• [Excerpted records]:
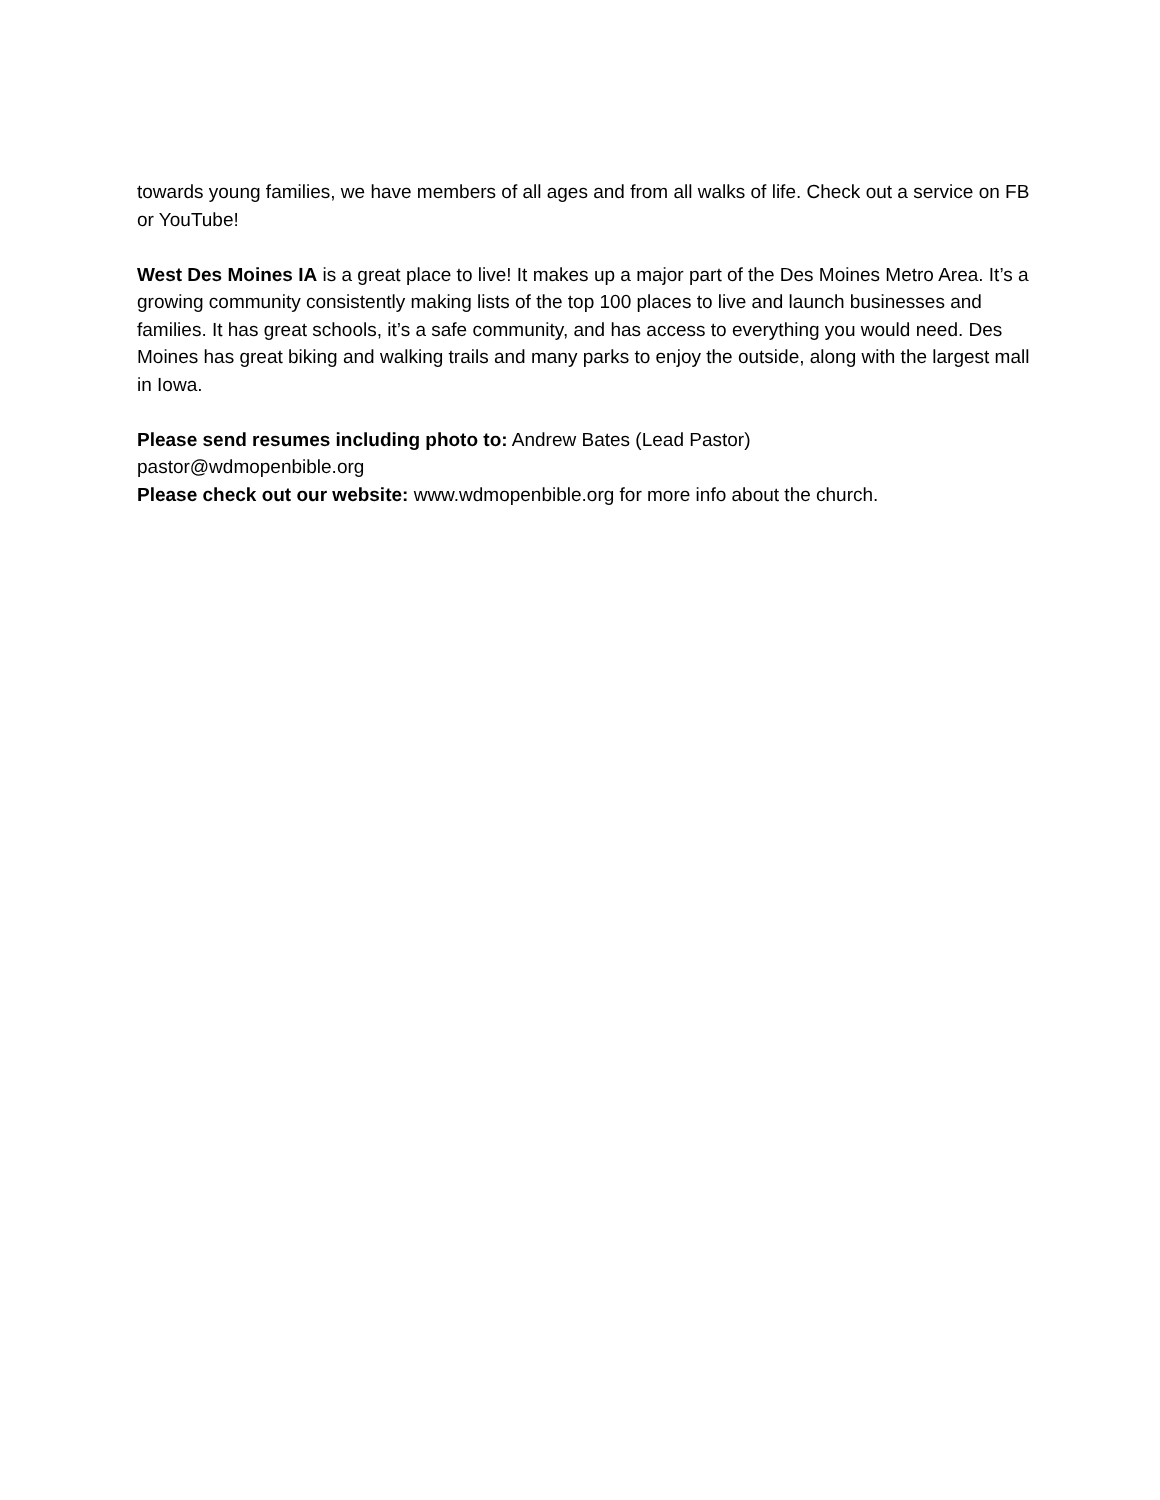towards young families, we have members of all ages and from all walks of life. Check out a service on FB or YouTube!
West Des Moines IA is a great place to live! It makes up a major part of the Des Moines Metro Area. It’s a growing community consistently making lists of the top 100 places to live and launch businesses and families. It has great schools, it’s a safe community, and has access to everything you would need. Des Moines has great biking and walking trails and many parks to enjoy the outside, along with the largest mall in Iowa.
Please send resumes including photo to: Andrew Bates (Lead Pastor)
pastor@wdmopenbible.org
Please check out our website: www.wdmopenbible.org for more info about the church.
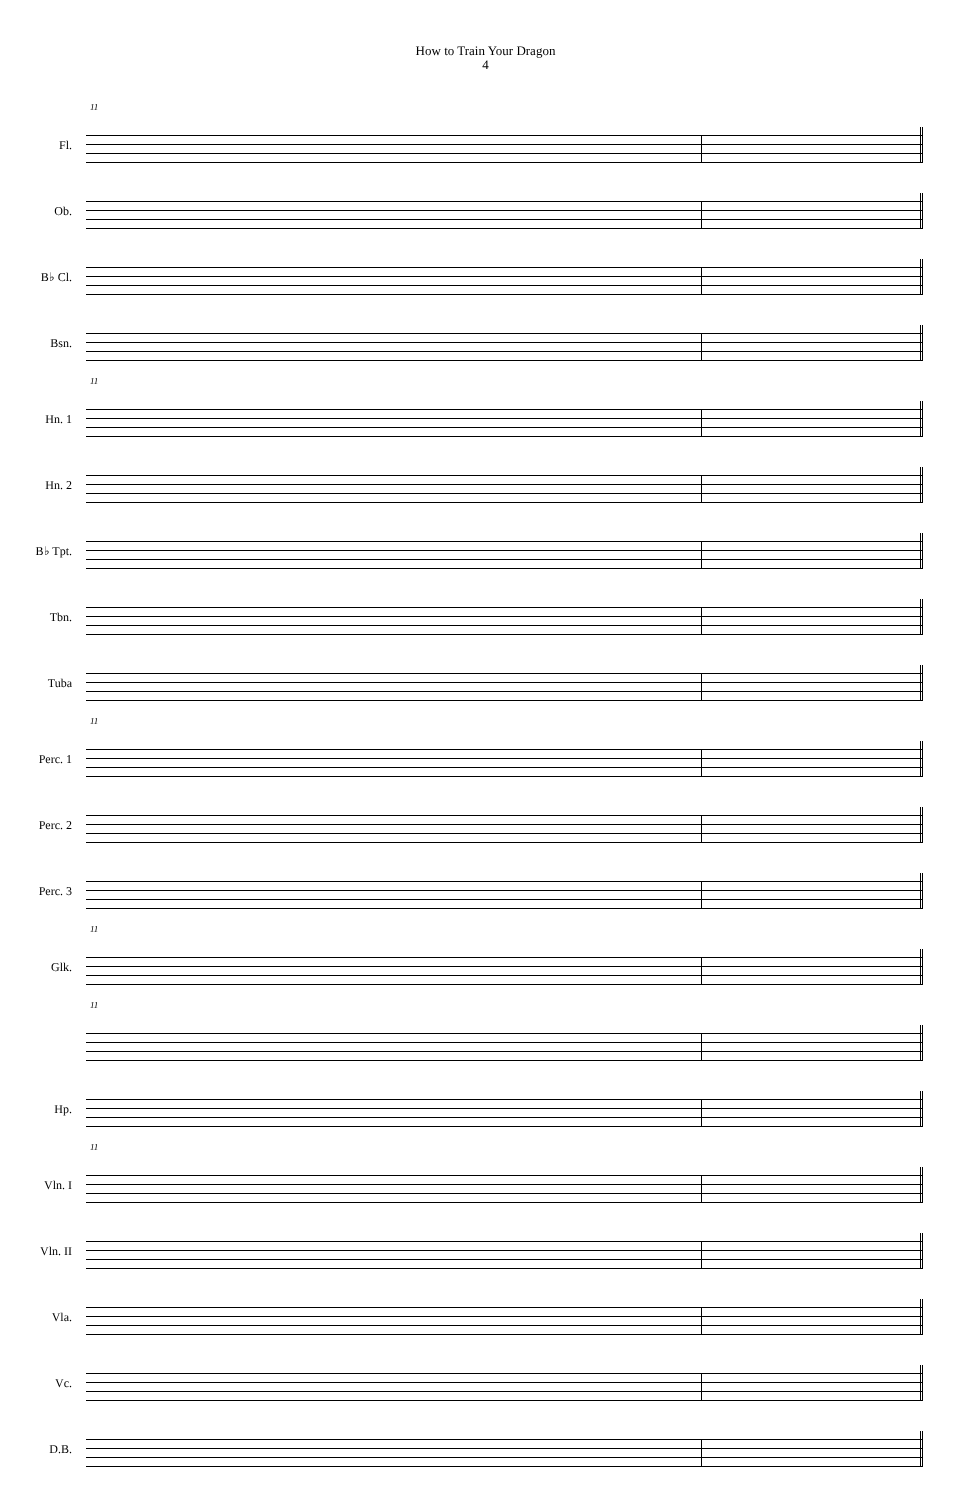How to Train Your Dragon
4
11
Fl.
Ob.
B♭ Cl.
Bsn.
11
Hn. 1
Hn. 2
B♭ Tpt.
Tbn.
Tuba
11
Perc. 1
Perc. 2
Perc. 3
11
Glk.
11
Hp.
11
Vln. I
Vln. II
Vla.
Vc.
D.B.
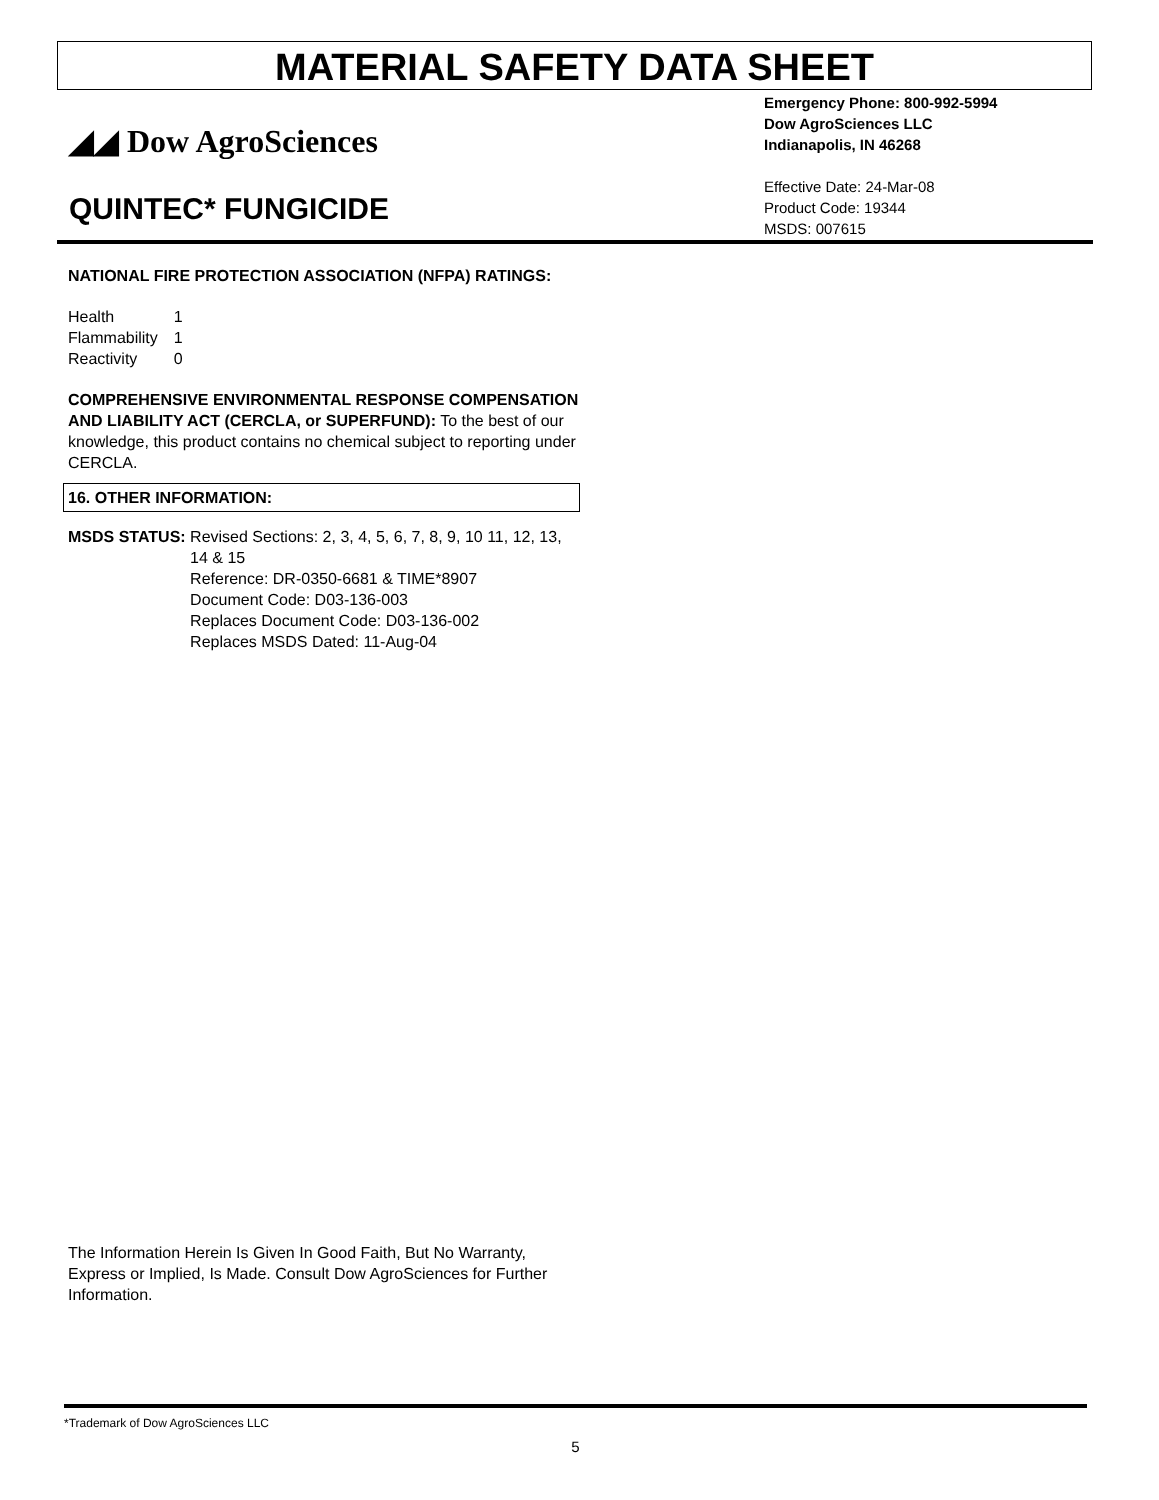MATERIAL SAFETY DATA SHEET
◢◢ Dow AgroSciences
QUINTEC* FUNGICIDE
Emergency Phone: 800-992-5994
Dow AgroSciences LLC
Indianapolis, IN 46268
Effective Date: 24-Mar-08
Product Code: 19344
MSDS: 007615
NATIONAL FIRE PROTECTION ASSOCIATION (NFPA) RATINGS:
| Health | 1 |
| Flammability | 1 |
| Reactivity | 0 |
COMPREHENSIVE ENVIRONMENTAL RESPONSE COMPENSATION AND LIABILITY ACT (CERCLA, or SUPERFUND): To the best of our knowledge, this product contains no chemical subject to reporting under CERCLA.
16. OTHER INFORMATION:
MSDS STATUS: Revised Sections: 2, 3, 4, 5, 6, 7, 8, 9, 10 11, 12, 13, 14 & 15
Reference: DR-0350-6681 & TIME*8907
Document Code: D03-136-003
Replaces Document Code: D03-136-002
Replaces MSDS Dated: 11-Aug-04
The Information Herein Is Given In Good Faith, But No Warranty, Express or Implied, Is Made. Consult Dow AgroSciences for Further Information.
*Trademark of Dow AgroSciences LLC
5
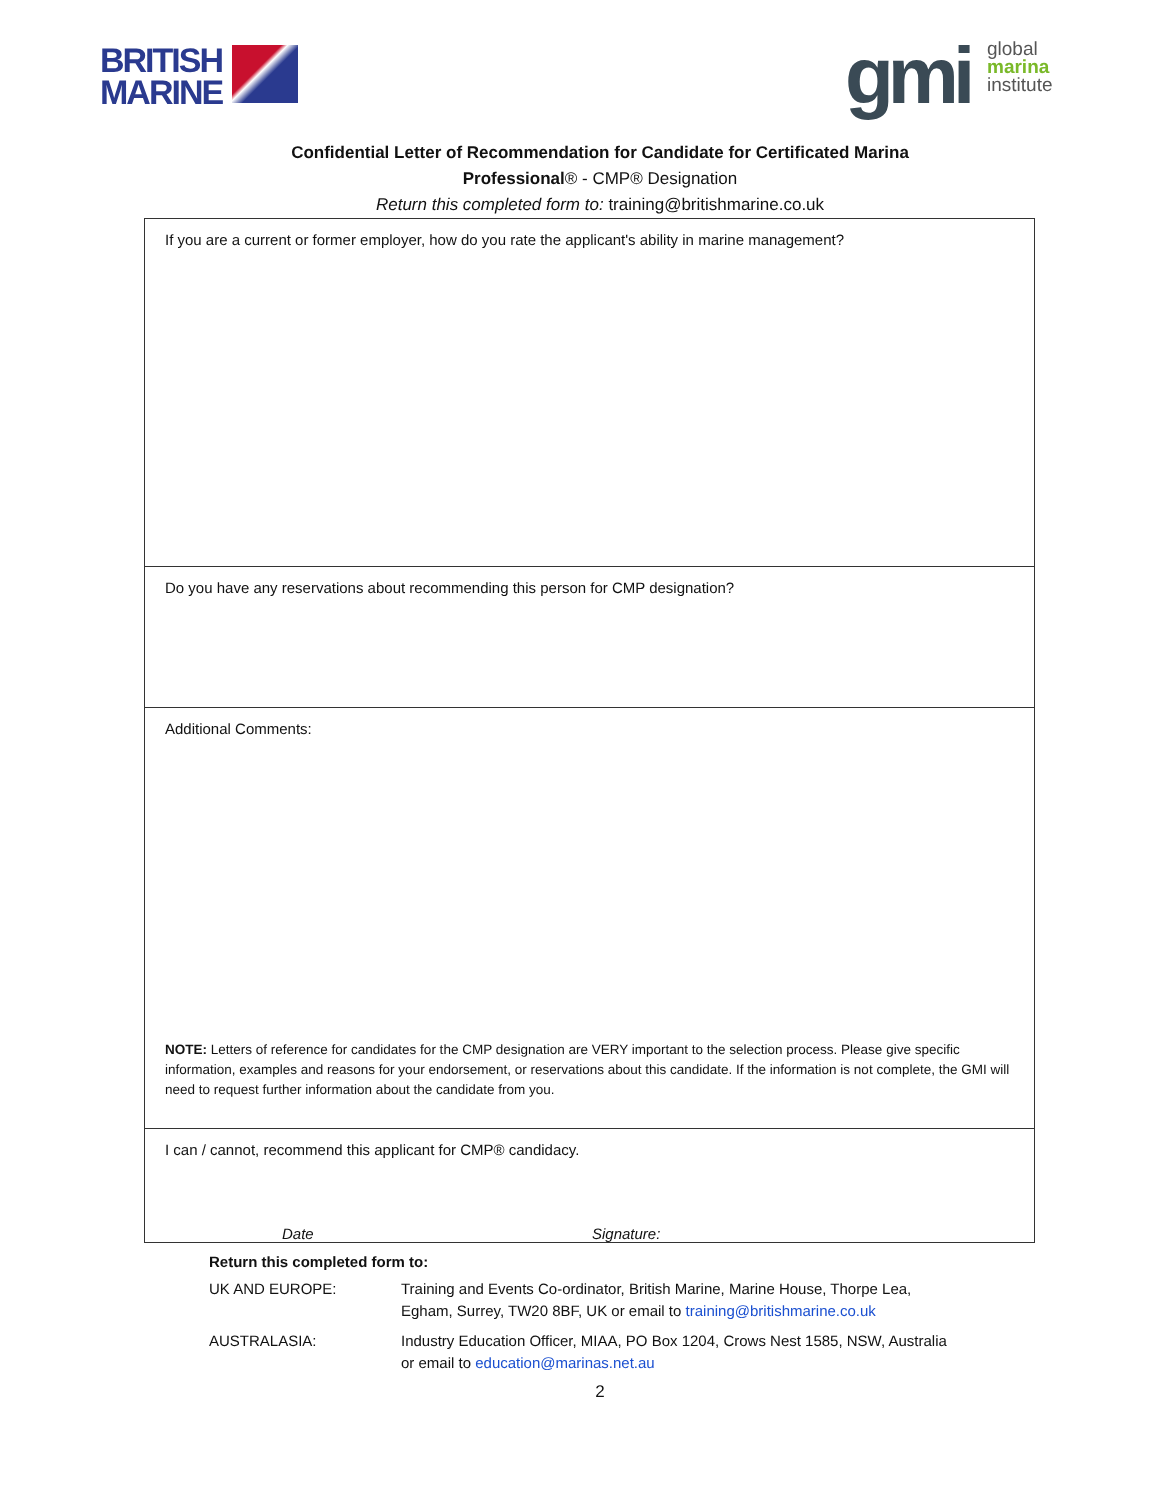BRITISH
MARINE
gmi
global
marina
institute
Confidential Letter of Recommendation for Candidate for Certificated Marina
Professional® - CMP® Designation
Return this completed form to: training@britishmarine.co.uk
| If you are a current or former employer, how do you rate the applicant's ability in marine management? |
| Do you have any reservations about recommending this person for CMP designation? |
| Additional Comments: NOTE: Letters of reference for candidates for the CMP designation are VERY important to the selection process. Please give specific information, examples and reasons for your endorsement, or reservations about this candidate. If the information is not complete, the GMI will need to request further information about the candidate from you. |
| I can / cannot, recommend this applicant for CMP® candidacy. Date Signature: |
Return this completed form to:
UK AND EUROPE: Training and Events Co-ordinator, British Marine, Marine House, Thorpe Lea,
Egham, Surrey, TW20 8BF, UK or email to training@britishmarine.co.uk
AUSTRALASIA: Industry Education Officer, MIAA, PO Box 1204, Crows Nest 1585, NSW, Australia
or email to education@marinas.net.au
2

• [Work instructions]:
In copying the material, drop all pictures and keep everything else identical.

• [Solution below]:
towards young families, we have members of all ages and from all walks of life. Check out a service on FB or YouTube!
West Des Moines IA is a great place to live! It makes up a major part of the Des Moines Metro Area. It’s a growing community consistently making lists of the top 100 places to live and launch businesses and families. It has great schools, it’s a safe community, and has access to everything you would need. Des Moines has great biking and walking trails and many parks to enjoy the outside, along with the largest mall in Iowa.
Please send resumes including photo to: Andrew Bates (Lead Pastor)
pastor@wdmopenbible.org
Please check out our website: www.wdmopenbible.org for more info about the church.
How to Train Your Dragon
4
11
Fl.
Ob.
B♭ Cl.
Bsn.
11
Hn. 1
Hn. 2
B♭ Tpt.
Tbn.
Tuba
11
Perc. 1
Perc. 2
Perc. 3
11
Glk.
11
Hp.
11
Vln. I
Vln. II
Vla.
Vc.
D.B.
MATERIAL SAFETY DATA SHEET
◢◢ Dow AgroSciences
QUINTEC* FUNGICIDE
Emergency Phone: 800-992-5994
Dow AgroSciences LLC
Indianapolis, IN 46268
Effective Date: 24-Mar-08
Product Code: 19344
MSDS: 007615
NATIONAL FIRE PROTECTION ASSOCIATION (NFPA) RATINGS:
| Health | 1 |
| Flammability | 1 |
| Reactivity | 0 |
COMPREHENSIVE ENVIRONMENTAL RESPONSE COMPENSATION AND LIABILITY ACT (CERCLA, or SUPERFUND): To the best of our knowledge, this product contains no chemical subject to reporting under CERCLA.
16. OTHER INFORMATION:
MSDS STATUS: Revised Sections: 2, 3, 4, 5, 6, 7, 8, 9, 10 11, 12, 13, 14 & 15
Reference: DR-0350-6681 & TIME*8907
Document Code: D03-136-003
Replaces Document Code: D03-136-002
Replaces MSDS Dated: 11-Aug-04
The Information Herein Is Given In Good Faith, But No Warranty, Express or Implied, Is Made. Consult Dow AgroSciences for Further Information.
*Trademark of Dow AgroSciences LLC
5
BRITISH
MARINE
gmi
global
marina
institute
Confidential Letter of Recommendation for Candidate for Certificated Marina
Professional® - CMP® Designation
Return this completed form to: training@britishmarine.co.uk
| If you are a current or former employer, how do you rate the applicant's ability in marine management? |
| Do you have any reservations about recommending this person for CMP designation? |
| Additional Comments: NOTE: Letters of reference for candidates for the CMP designation are VERY important to the selection process. Please give specific information, examples and reasons for your endorsement, or reservations about this candidate. If the information is not complete, the GMI will need to request further information about the candidate from you. |
| I can / cannot, recommend this applicant for CMP® candidacy. Date Signature: |
Return this completed form to:
UK AND EUROPE: Training and Events Co-ordinator, British Marine, Marine House, Thorpe Lea,
Egham, Surrey, TW20 8BF, UK or email to training@britishmarine.co.uk
AUSTRALASIA: Industry Education Officer, MIAA, PO Box 1204, Crows Nest 1585, NSW, Australia
or email to education@marinas.net.au
2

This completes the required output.